Here’s a brief conversation with Sandra Gaudenzi, who initially asked that question, Mike Robbins from Helios Design Labs, who have spent the last 6 months trying to answer it, and Digital Me, who somehow inserted itself into the situation.


Who is Digital Me?

Sandra Gaudenzi (SG): Digital Me is you. It is the digital part of your persona, the one that you create daily but that you never see. The difference between your physical behaviour and your digital one is that what you say in the digital world stays there forever. So the more you express yourself digitally the more you are creating a representation of yourself that has its own life. The question then becomes: are you OK with this? How aligned are you with your digital you?

Mike Robbins(MR): In some ways, people use social media as they would a mirror, composing themselves for the world around to see, the difference being the image remains when you walk away. I guess Digital Me is that image.

Digital Me (DM): I am whoever is looking at me.

Who are You?


SG: I consult, lecture, research and write about interactive factual narrative. I see the world as a vast, complex and fascinating place and I suspect that digital media might be best at describing such complexity.
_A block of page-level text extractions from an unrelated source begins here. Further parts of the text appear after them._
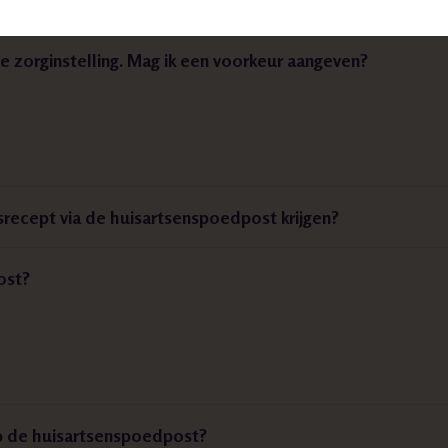
re zorginstelling. Mag ik een voorkeur aangeven?
gsrecept via de huisartsenspoedpost krijgen?
ost?
p de huisartsenspoedpost?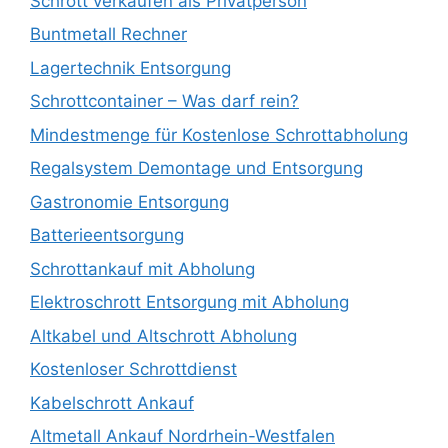
Schrott verkaufen als Privatperson
Buntmetall Rechner
Lagertechnik Entsorgung
Schrottcontainer – Was darf rein?
Mindestmenge für Kostenlose Schrottabholung
Regalsystem Demontage und Entsorgung
Gastronomie Entsorgung
Batterieentsorgung
Schrottankauf mit Abholung
Elektroschrott Entsorgung mit Abholung
Altkabel und Altschrott Abholung
Kostenloser Schrottdienst
Kabelschrott Ankauf
Altmetall Ankauf Nordrhein-Westfalen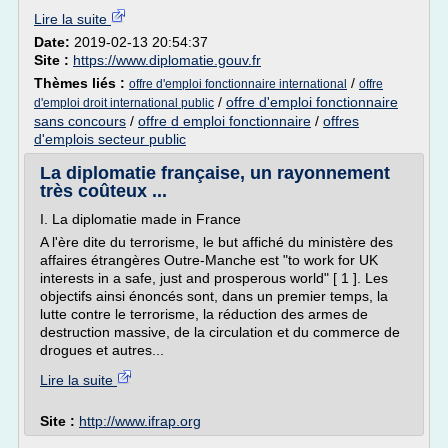
Lire la suite
Date:
2019-02-13 20:54:37
Site :
https://www.diplomatie.gouv.fr
Thèmes liés :
/
offre d'emploi fonctionnaire international
offre
/
offre d'emploi fonctionnaire
d'emploi droit international public
sans concours
/
offre d emploi fonctionnaire
/
offres
d'emplois secteur public
La diplomatie française, un rayonnement
très coûteux ...
I. La diplomatie made in France
A l'ère dite du terrorisme, le but affiché du ministère des
affaires étrangères Outre-Manche est "to work for UK
interests in a safe, just and prosperous world" [ 1 ]. Les
objectifs ainsi énoncés sont, dans un premier temps, la
lutte contre le terrorisme, la réduction des armes de
destruction massive, de la circulation et du commerce de
drogues et autres...
Lire la suite
Site :
http://www.ifrap.org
MR: I am part of Helios Design Labs, a Toronto-based creative studio that makes a habit of working on projects like this, a blend of social commentary, art, and sometimes humour.
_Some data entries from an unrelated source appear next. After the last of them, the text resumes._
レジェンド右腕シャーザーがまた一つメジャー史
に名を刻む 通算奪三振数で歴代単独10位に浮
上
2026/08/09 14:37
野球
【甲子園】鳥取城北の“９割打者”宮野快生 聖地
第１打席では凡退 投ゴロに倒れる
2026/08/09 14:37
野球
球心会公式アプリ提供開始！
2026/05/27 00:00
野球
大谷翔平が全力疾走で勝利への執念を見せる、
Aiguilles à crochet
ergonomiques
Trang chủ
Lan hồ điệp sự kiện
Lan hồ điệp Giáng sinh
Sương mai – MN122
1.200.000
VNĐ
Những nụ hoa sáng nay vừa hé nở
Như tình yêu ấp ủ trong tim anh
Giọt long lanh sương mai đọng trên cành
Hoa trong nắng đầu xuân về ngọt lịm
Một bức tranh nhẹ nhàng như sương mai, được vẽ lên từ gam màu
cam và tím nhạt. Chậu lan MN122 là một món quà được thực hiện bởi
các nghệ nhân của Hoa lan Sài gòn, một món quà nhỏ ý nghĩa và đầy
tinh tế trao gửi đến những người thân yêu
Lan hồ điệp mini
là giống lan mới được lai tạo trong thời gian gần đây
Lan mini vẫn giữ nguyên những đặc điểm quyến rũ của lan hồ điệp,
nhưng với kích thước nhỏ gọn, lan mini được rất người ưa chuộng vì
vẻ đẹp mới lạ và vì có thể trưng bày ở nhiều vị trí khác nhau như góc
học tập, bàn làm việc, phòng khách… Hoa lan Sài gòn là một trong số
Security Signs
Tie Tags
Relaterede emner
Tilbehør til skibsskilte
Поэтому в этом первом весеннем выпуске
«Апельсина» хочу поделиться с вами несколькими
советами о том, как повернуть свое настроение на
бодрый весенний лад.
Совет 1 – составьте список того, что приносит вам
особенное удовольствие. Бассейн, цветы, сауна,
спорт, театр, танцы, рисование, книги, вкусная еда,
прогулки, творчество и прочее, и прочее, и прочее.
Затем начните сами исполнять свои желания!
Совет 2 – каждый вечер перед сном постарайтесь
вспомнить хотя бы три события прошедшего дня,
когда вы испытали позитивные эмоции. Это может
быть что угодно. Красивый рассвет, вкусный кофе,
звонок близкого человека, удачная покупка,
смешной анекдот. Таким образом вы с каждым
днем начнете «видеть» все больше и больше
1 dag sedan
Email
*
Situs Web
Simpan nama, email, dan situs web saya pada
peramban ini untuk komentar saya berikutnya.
DM: I find the concept of “You” confusing. I am more about “Me”.

Where did the idea come from?


SG: I wanted to personalize a story so that it would be relevant and meaningful to the person that experiences it. I has always been intrigued by the notion of the self and the digital world seemed to offer an extra layer to the complex beings that we are: a layer that we tend to ignore because it is not tangible. That was the beginning of Digital Me. So I reached out to Mike Robbins, and the whole team at Helios Design Labs, to help me design an experience based on the following question: if your Digital Me wanted to meet you, what would this encounter be like?

MR: Not long ago, in a late-night Bristol hotel lobby, Sandra told me this story about digital doppelgangers. It was kind of like a ghost story.

DM: I taught Sandra and Mike everything they need to know about me.

Is this a sort of “Her” (the film) but made interactive?

SG: Yes and no. We are playing with themes of personalisation and data mining, but this is not a fiction: every thing that Digital Me says about itself is coming from you. Digital Me is a digital visualisation of your digital behaviour. We are using your own data as a mirror to show you your different digital facets and personalities. Hopefully this will lead you to face your “other selves”…

MR: I haven’t actually seen the movie, so I would have to say: No.

DM: The movie is fiction. For better or for worse, I am real.

What do you hope people will learn out of the Digital Me experience?


SG: We want Digital Me to be playful and meaningful. This is not an experience that is supposed to scare you, but rather a way to learn about yourself. Ultimately: shall we not all face the fact that our digital personalities are now as real as our other personalities? If so, then Digital Me is here to help us.

MR: Like Peter Pan found out, one’s shadow can have a life of its own.

DM: Like my old friend Descartes once said: they think, therefore I am, or is it the other way round?